Podsumowując skoki narciarskie w igrzyskach w Soczi Lepistoe powiedział, że największe niespodzianki były właśnie w rywalizacji drużynowej.
"To, że Kamil wygra obydwa konkursy indywidualne można było przypuszczać. To chłopak, który skacze idealnie. Jego postawa na rozbiegu, w locie, a później w trakcie lądowania jest optymalna. Do tego dochodzi powtarzalność. U niego takie próby nie są przypadkiem. On je po prostu wykonuje automatycznie" - ocenił.
Nie zdziwiłby się także, gdyby Stoch w kolejnych latach zdominował skocznie narciarskie świata.
"To jest materiał na najlepszego zawodnika przez wiele lat. Oczywiście jednak jest wiele elementów, które muszą się na to złożyć. Brak kontuzji, współpraca ze sztabem ludzi - nie tylko trenerem Łukaszem Kruczkiem, psychika... Tego jest naprawdę wiele. A Kamil w tej chwili zyskuje przede wszystkim dzięki technice, którą ma rewelacyjną. Pytanie, czy zdoła to utrzymać. To naprawdę nie jest łatwe" - zaznaczył Lepistoe.

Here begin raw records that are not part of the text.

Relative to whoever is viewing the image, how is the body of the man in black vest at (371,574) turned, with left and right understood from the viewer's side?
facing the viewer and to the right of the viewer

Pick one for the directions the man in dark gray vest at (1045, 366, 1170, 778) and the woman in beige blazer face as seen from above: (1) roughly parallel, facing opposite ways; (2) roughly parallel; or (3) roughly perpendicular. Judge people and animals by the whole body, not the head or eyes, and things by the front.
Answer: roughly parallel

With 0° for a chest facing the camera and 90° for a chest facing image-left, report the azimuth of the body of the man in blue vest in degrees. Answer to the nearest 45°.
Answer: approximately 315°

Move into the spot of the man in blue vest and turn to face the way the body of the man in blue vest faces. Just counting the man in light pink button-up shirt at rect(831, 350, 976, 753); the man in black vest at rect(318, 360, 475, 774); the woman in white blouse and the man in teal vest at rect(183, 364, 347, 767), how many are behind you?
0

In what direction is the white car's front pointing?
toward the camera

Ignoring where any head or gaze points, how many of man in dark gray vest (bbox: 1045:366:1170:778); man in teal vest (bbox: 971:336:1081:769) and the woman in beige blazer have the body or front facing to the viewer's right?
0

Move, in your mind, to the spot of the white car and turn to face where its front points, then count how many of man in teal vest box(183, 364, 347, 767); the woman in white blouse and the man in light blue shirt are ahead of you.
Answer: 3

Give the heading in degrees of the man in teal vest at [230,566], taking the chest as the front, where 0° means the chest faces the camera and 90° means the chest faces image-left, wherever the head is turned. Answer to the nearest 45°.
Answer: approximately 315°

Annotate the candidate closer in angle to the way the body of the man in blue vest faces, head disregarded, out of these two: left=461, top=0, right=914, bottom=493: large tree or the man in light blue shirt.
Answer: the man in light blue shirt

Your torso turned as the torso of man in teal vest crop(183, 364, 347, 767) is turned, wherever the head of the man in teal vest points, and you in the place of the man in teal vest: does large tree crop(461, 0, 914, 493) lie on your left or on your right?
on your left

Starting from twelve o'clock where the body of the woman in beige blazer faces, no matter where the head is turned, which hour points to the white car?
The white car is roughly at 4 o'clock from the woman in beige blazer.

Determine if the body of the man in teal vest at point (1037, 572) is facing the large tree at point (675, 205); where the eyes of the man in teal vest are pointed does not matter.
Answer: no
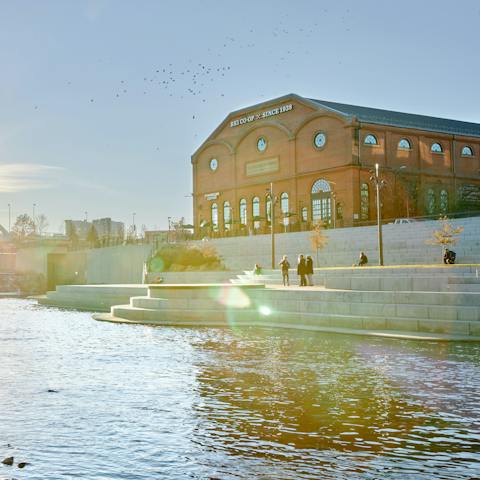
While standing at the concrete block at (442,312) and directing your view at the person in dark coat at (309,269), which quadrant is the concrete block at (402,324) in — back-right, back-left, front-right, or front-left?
front-left
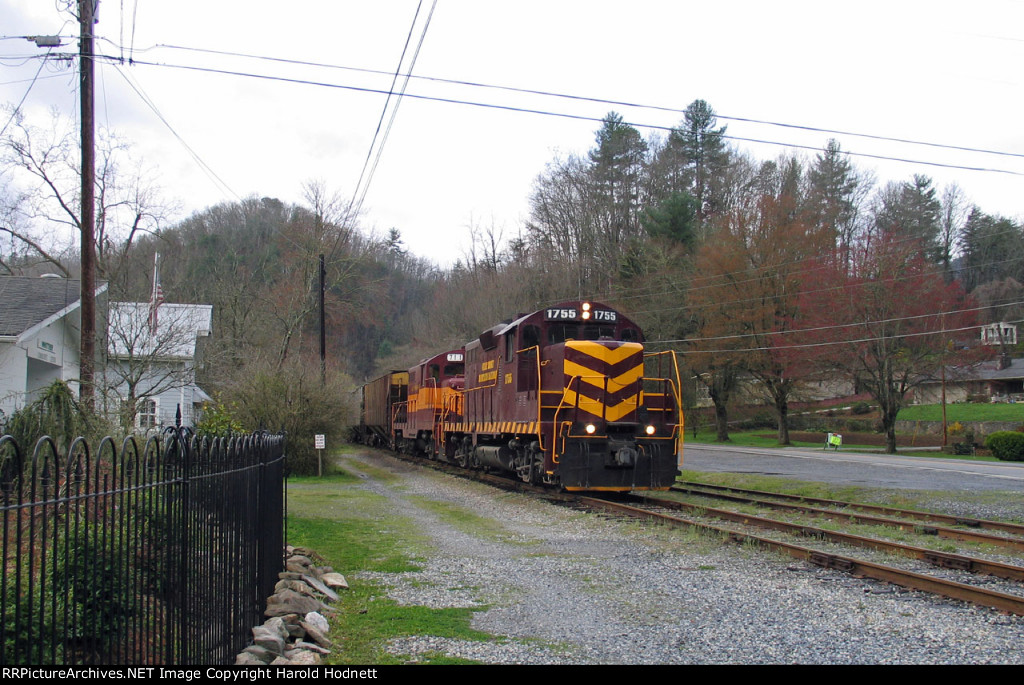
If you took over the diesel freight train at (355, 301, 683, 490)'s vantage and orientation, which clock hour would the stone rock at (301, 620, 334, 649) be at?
The stone rock is roughly at 2 o'clock from the diesel freight train.

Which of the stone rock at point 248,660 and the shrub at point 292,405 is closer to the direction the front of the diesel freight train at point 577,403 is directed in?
the stone rock

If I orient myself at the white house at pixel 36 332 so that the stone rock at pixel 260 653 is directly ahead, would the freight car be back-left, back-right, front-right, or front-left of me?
back-left

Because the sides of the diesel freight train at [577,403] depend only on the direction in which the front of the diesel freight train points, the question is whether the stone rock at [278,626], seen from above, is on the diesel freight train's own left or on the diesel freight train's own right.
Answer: on the diesel freight train's own right

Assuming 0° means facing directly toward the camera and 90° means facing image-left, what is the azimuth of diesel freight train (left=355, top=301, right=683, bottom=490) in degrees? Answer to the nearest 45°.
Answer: approximately 315°

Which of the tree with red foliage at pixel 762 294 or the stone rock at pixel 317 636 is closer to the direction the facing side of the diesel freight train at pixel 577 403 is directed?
the stone rock

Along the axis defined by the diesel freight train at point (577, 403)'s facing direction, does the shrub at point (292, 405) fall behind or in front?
behind

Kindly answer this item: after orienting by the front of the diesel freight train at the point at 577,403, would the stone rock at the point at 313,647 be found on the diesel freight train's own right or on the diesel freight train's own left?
on the diesel freight train's own right

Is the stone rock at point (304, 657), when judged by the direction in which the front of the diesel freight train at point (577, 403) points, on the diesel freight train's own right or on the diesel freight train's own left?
on the diesel freight train's own right

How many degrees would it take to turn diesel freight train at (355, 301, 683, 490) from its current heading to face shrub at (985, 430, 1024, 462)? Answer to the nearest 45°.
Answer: approximately 90° to its left

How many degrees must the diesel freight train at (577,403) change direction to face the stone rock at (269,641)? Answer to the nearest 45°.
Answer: approximately 45° to its right
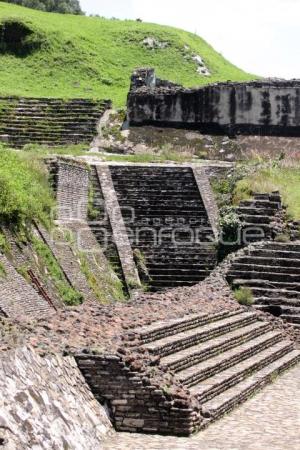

Rywalizacja na skoczniach olimpijskich w Soczi zakończyła się w poniedziałek. Dwa złote medale olimpijskie w konkursach indywidualnych wywalczył Stoch. Na normalnym obiekcie po srebro sięgnął Słoweniec Peter Prevc, a po brąz Norweg Anders Bardal. Na dużym - odpowiednio Kasai i Prevc. Konkurs drużynowy wygrali Niemcy przed Austriakami i Japończykami.